Hutton J T, Morris J L, Bush D F, Smith M E, Liss C L, Reines S
Department of Medical and Surgical Neurology, Texas Tech University Health Sciences Center, Lubbock, TX 79430.
Neurology. 1989 Nov;39(11 Suppl 2):67-72; discussion 72-3.
Controlled-release carbidopa/levodopa 50/200 (Sinemet CR) and standard carbidopa/levodopa (Sinemet 25/100) were compared in a multicenter double-blind trial involving 202 patients with advanced Parkinson's disease and motor response fluctuations. Treatment with Sinemet CR significantly reduced daily "off" time. According to both physician and patient global ratings, patients showed significant improvements with Sinemet CR compared to treatment with standard Sinemet. Patients preferred Sinemet CR treatment by a ratio of approximately 2 to 1. Daily dosing frequency was 33% less with Sinemet CR, while daily intake of levodopa required was increased by 25%. The safety profiles of the 2 formulations were similar. We conclude that Sinemet CR is superior to standard Sinemet for many patients with advanced Parkinson's disease, although it does not solve the problem of fluctuating motor performance.

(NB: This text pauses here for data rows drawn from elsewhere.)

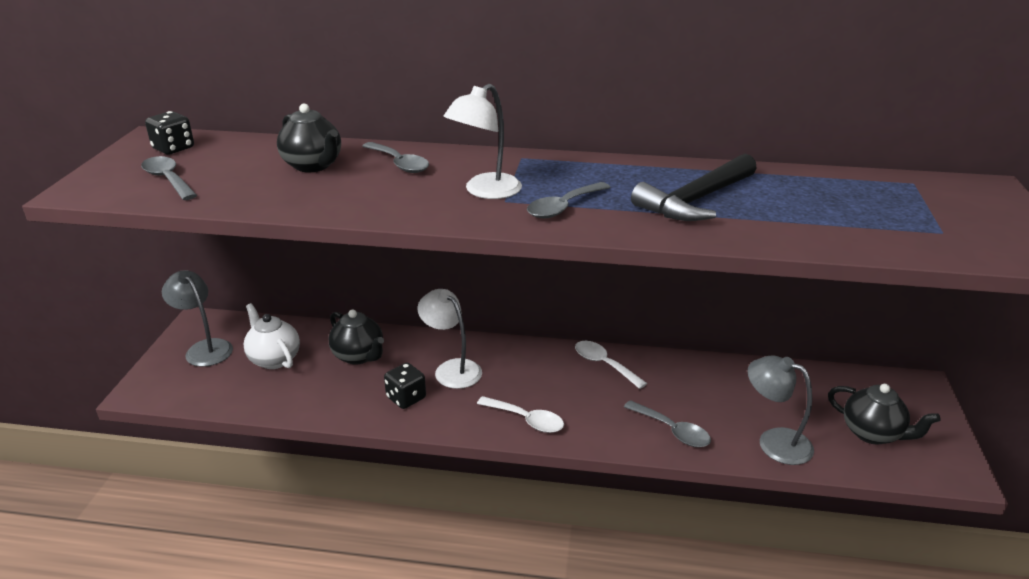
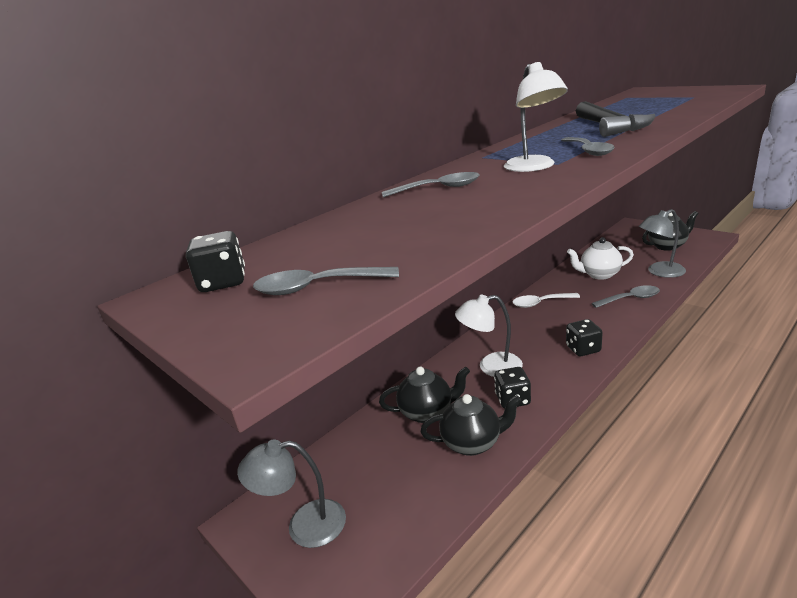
camera: 50 degrees left, 5 degrees down
white teapot [244,303,300,369] -> white teapot moved to [567,237,634,280]
black teapot [277,103,341,172] -> black teapot moved to [421,394,522,456]
white spoon [477,396,564,433] -> black dice [566,319,603,356]

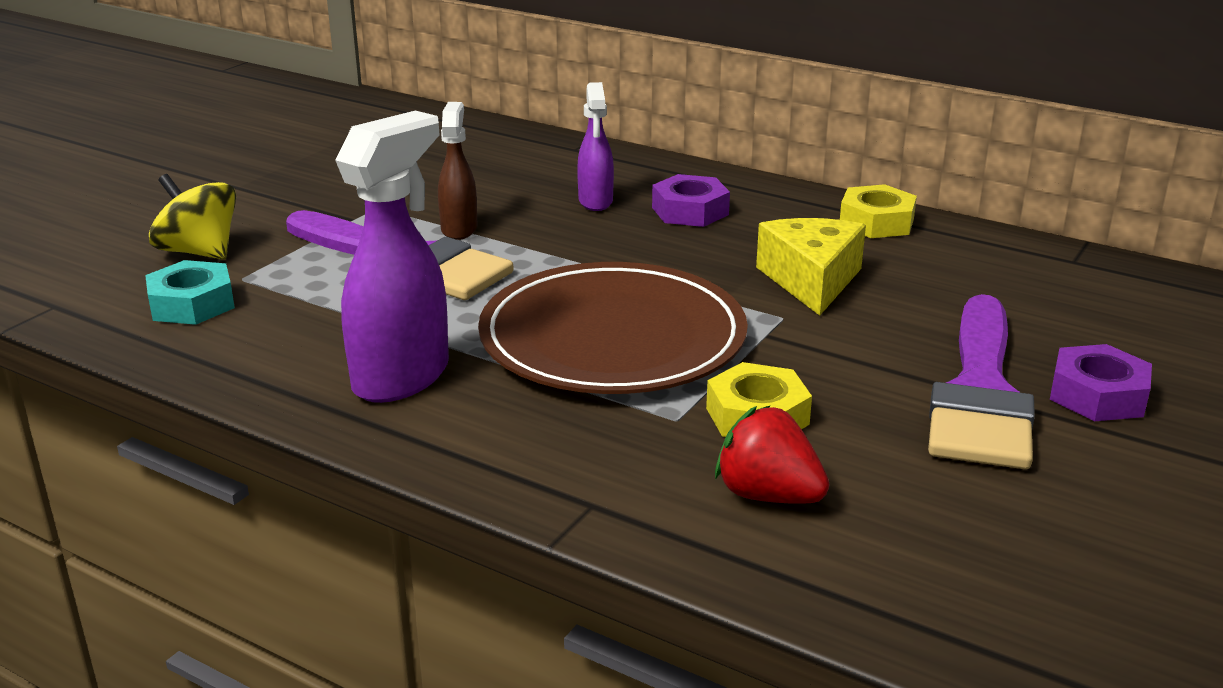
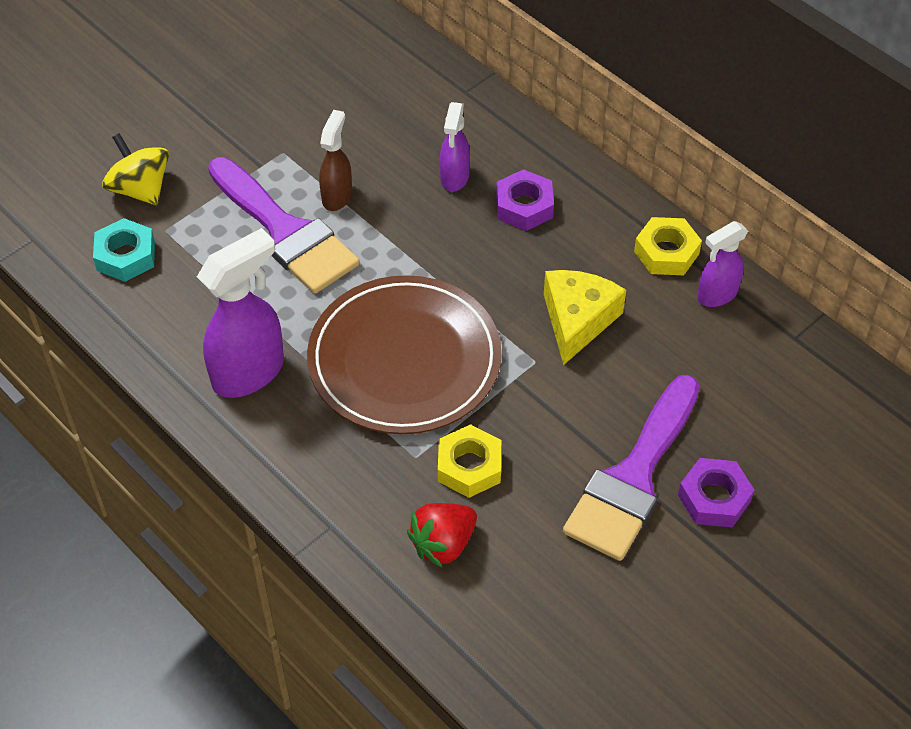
camera: 15 degrees right, 25 degrees up
red strawberry [715,405,830,504] -> red strawberry turned 90 degrees counterclockwise [407,503,477,568]
none -> purple spray bottle [697,221,748,307]

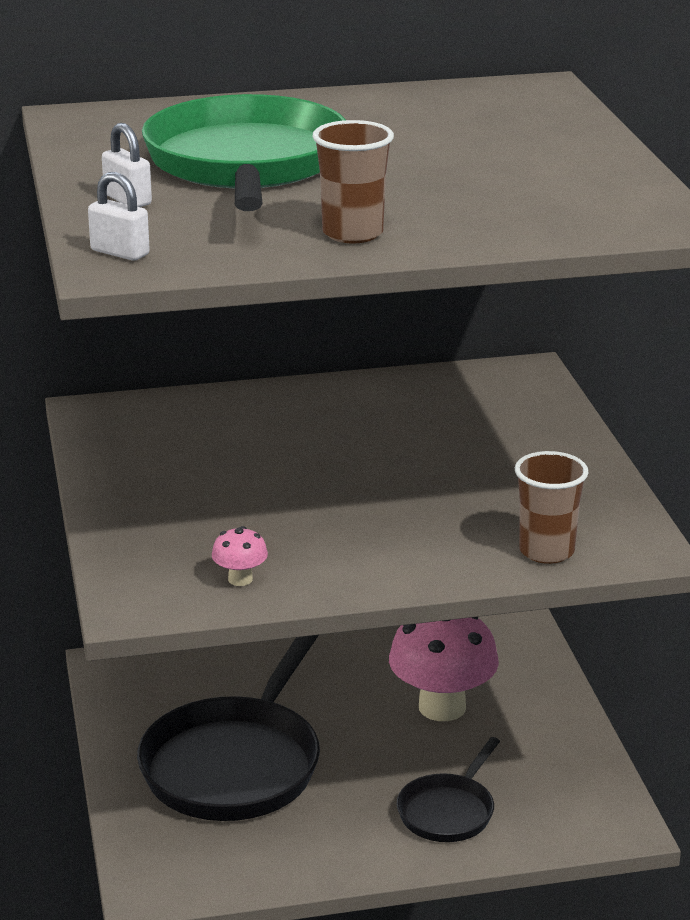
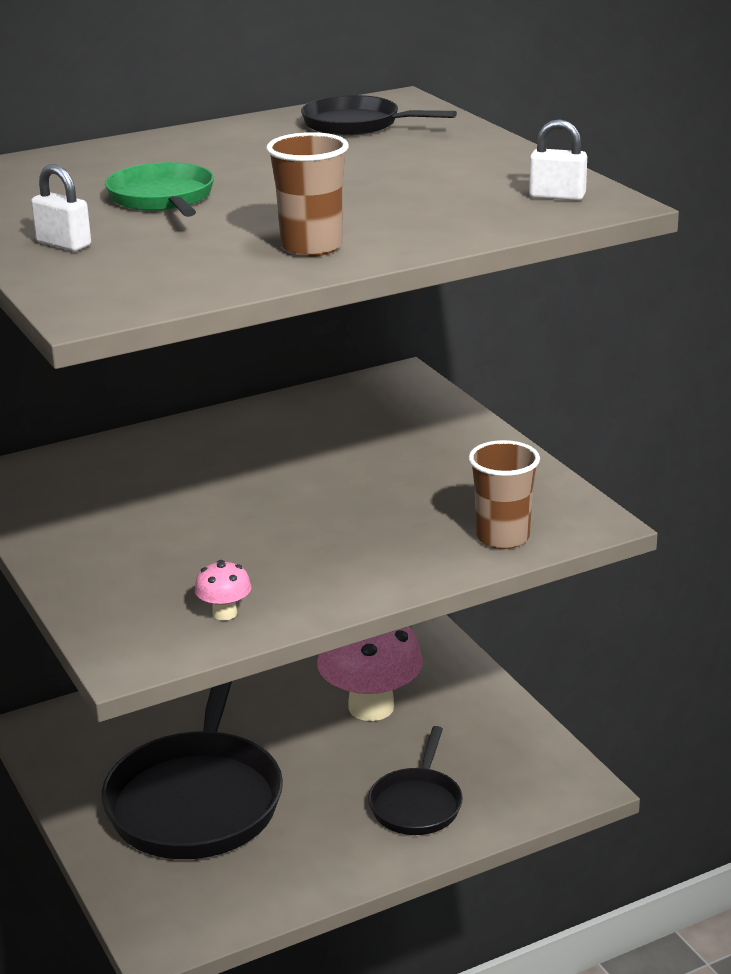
camera: 15 degrees left, 0 degrees up
white padlock [88,172,150,261] -> white padlock moved to [529,119,587,201]
green pan [142,94,346,211] -> green pan [105,162,214,217], size x0.52
none -> black pan [301,95,457,136]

在一项涉及202例晚期帕金森病且有运动反应波动的多中心双盲试验中,对控释卡比多巴/左旋多巴50/200(息宁控释片)和标准卡比多巴/左旋多巴(息宁25/100)进行了比较。使用息宁控释片治疗可显著减少每日“关”期时间。根据医生和患者的整体评分,与使用标准息宁治疗相比,患者使用息宁控释片后有显著改善。患者对息宁控释片治疗的偏好率约为2比1。息宁控释片的每日给药频率降低了33%,而左旋多巴的每日需求量增加了25%。两种制剂的安全性相似。我们得出结论,对于许多晚期帕金森病患者,息宁控释片优于标准息宁,尽管它不能解决运动表现波动的问题。